__WHAT IS REQUIRED__
Turn every line of text in the data below into one numbered list, leaving out any blank lines.

__Collected data__
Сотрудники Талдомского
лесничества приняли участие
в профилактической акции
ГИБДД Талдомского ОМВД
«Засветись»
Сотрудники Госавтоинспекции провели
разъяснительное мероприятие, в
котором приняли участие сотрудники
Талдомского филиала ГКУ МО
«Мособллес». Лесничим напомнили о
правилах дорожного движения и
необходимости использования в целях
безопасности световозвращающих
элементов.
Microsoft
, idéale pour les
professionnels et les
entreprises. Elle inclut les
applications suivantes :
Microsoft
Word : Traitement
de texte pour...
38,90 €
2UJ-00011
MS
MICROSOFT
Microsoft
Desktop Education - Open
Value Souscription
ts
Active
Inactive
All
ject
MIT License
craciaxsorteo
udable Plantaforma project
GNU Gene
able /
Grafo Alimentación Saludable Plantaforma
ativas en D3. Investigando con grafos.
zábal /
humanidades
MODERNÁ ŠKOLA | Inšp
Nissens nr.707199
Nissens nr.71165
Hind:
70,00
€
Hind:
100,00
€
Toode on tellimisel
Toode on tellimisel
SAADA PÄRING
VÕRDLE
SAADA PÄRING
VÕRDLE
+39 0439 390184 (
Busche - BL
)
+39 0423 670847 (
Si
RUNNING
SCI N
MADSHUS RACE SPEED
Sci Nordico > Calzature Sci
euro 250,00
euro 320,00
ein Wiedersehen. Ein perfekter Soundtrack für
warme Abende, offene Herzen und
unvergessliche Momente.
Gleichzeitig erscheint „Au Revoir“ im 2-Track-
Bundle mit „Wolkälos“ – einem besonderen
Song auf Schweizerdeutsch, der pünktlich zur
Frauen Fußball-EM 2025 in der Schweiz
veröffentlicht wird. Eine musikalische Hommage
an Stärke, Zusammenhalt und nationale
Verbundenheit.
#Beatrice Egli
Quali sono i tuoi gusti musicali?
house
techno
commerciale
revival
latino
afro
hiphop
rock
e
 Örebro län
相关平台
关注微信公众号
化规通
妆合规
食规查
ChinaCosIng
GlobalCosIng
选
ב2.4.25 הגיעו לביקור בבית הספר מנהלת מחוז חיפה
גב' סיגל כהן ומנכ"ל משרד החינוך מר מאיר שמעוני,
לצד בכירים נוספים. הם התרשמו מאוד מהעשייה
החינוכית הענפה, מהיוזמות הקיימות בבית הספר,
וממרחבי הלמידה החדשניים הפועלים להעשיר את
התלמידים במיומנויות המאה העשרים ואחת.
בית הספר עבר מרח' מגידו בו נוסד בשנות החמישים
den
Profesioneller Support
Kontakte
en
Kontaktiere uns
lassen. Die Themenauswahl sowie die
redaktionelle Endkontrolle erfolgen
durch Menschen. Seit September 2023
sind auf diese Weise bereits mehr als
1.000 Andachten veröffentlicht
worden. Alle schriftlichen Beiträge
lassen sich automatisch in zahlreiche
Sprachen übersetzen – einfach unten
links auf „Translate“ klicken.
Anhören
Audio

__FINISHED EXERCISE__
1. Сотрудники Талдомского
2. лесничества приняли участие
3. в профилактической акции
4. ГИБДД Талдомского ОМВД
5. «Засветись»
6. Сотрудники Госавтоинспекции провели
7. разъяснительное мероприятие, в
8. котором приняли участие сотрудники
9. Талдомского филиала ГКУ МО
10. «Мособллес». Лесничим напомнили о
11. правилах дорожного движения и
12. необходимости использования в целях
13. безопасности световозвращающих
14. элементов.
15. Microsoft
16. , idéale pour les
17. professionnels et les
18. entreprises. Elle inclut les
19. applications suivantes :
20. Microsoft
21. Word : Traitement
22. de texte pour...
23. 38,90 €
24. 2UJ-00011
25. MS
26. MICROSOFT
27. Microsoft
28. Desktop Education - Open
29. Value Souscription
30. ts
31. Active
32. Inactive
33. All
34. ject
35. MIT License
36. craciaxsorteo
37. udable Plantaforma project
38. GNU Gene
39. able /
40. Grafo Alimentación Saludable Plantaforma
41. ativas en D3. Investigando con grafos.
42. zábal /
43. humanidades
44. MODERNÁ ŠKOLA | Inšp
45. Nissens nr.707199
46. Nissens nr.71165
47. Hind:
48. 70,00
49. €
50. Hind:
51. 100,00
52. €
53. Toode on tellimisel
54. Toode on tellimisel
55. SAADA PÄRING
56. VÕRDLE
57. SAADA PÄRING
58. VÕRDLE
59. +39 0439 390184 (
60. Busche - BL
61. )
62. +39 0423 670847 (
63. Si
64. RUNNING
65. SCI N
66. MADSHUS RACE SPEED
67. Sci Nordico > Calzature Sci
68. euro 250,00
69. euro 320,00
70. ein Wiedersehen. Ein perfekter Soundtrack für
71. warme Abende, offene Herzen und
72. unvergessliche Momente.
73. Gleichzeitig erscheint „Au Revoir“ im 2-Track-
74. Bundle mit „Wolkälos“ – einem besonderen
75. Song auf Schweizerdeutsch, der pünktlich zur
76. Frauen Fußball-EM 2025 in der Schweiz
77. veröffentlicht wird. Eine musikalische Hommage
78. an Stärke, Zusammenhalt und nationale
79. Verbundenheit.
80. #Beatrice Egli
81. Quali sono i tuoi gusti musicali?
82. house
83. techno
84. commerciale
85. revival
86. latino
87. afro
88. hiphop
89. rock
90. e
91.  Örebro län
92. 相关平台
93. 关注微信公众号
94. 化规通
95. 妆合规
96. 食规查
97. ChinaCosIng
98. GlobalCosIng
99. 选
100. ב2.4.25 הגיעו לביקור בבית הספר מנהלת מחוז חיפה
101. גב' סיגל כהן ומנכ"ל משרד החינוך מר מאיר שמעוני,
102. לצד בכירים נוספים. הם התרשמו מאוד מהעשייה
103. החינוכית הענפה, מהיוזמות הקיימות בבית הספר,
104. וממרחבי הלמידה החדשניים הפועלים להעשיר את
105. התלמידים במיומנויות המאה העשרים ואחת.
106. בית הספר עבר מרח' מגידו בו נוסד בשנות החמישים
107. den
108. Profesioneller Support
109. Kontakte
110. en
111. Kontaktiere uns
112. lassen. Die Themenauswahl sowie die
113. redaktionelle Endkontrolle erfolgen
114. durch Menschen. Seit September 2023
115. sind auf diese Weise bereits mehr als
116. 1.000 Andachten veröffentlicht
117. worden. Alle schriftlichen Beiträge
118. lassen sich automatisch in zahlreiche
119. Sprachen übersetzen – einfach unten
120. links auf „Translate“ klicken.
121. Anhören
122. Audio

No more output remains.